San Bernardino is a Baroque architecture, Roman Catholic church on 8 via Soliana, corner with via Cesare Nebbia, in Orvieto, region of Umbria, Italy.

==History and description==
In 1451, the city gave permission for a nunnery of Observant Franciscans, following rules set forth by Bernardino of Siena (1380 – 1444), who would be canonized in 1450. The nuns were under the order of the Sisters of San Bernardini of the Penitent Third Order. A monastery with an adjacent oratory was erected by 1462. In 1513, one of the main patrons being a sister of the wife of the Count of Marsciano; four nuns were brought here from Sant'Anna in Foligno. In 1544 the monastery was transferred to Poor Clares.

The church of San Bernardino was built in 1657 to a design by Cosimo Poli, nephew of Bishop Cardinal Fausto Poli. Located between the Palazzo del Conte Lodovico di Marsciano (now called Palazzo Crispo Marsciano and the monastery. The church layout is elliptical and has four side altars. The cloistered nuns choir was located at the rear of the church. The main altarpiece depicts an Enthroned Madonna and child between Saints Peter and Paul with Saints Francis and Bernardino, attributed to Sinibaldo Ibi. Near the entrance, the travertine holy water stoup is attributed to Ippolito Scalza. The first altar on the right depicts the Education of the Virgin (circa 1650) and is attributed to Giacinto Gimignani.

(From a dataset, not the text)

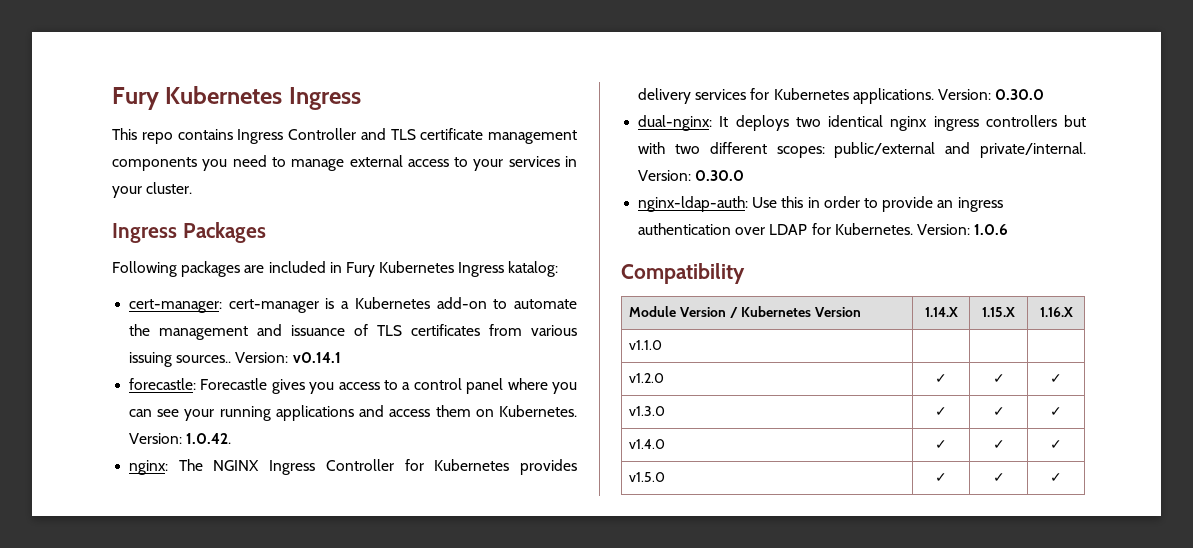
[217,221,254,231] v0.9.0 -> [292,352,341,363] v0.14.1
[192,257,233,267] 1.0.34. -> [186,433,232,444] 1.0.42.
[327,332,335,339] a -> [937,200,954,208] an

In the presbytery are two panels depicting the Blessed Angelina of Montegiove (also known as Angeline of Marsciano), and part of the family of the Counts of Marsciano, and including Bishop Giuseppe dei Conti di Marsciano, who consecrated San Bernardino in 1739.

In 1581, the nuns sold the property to the west to Vicenzo Buzi, who built the Palazzo Buzi. They bought Palazzo Crispo Marsciano to the east in 1618. This palace subsequently passed to the Commune, and now the baroque palace houses the offices Guardia di Finanza.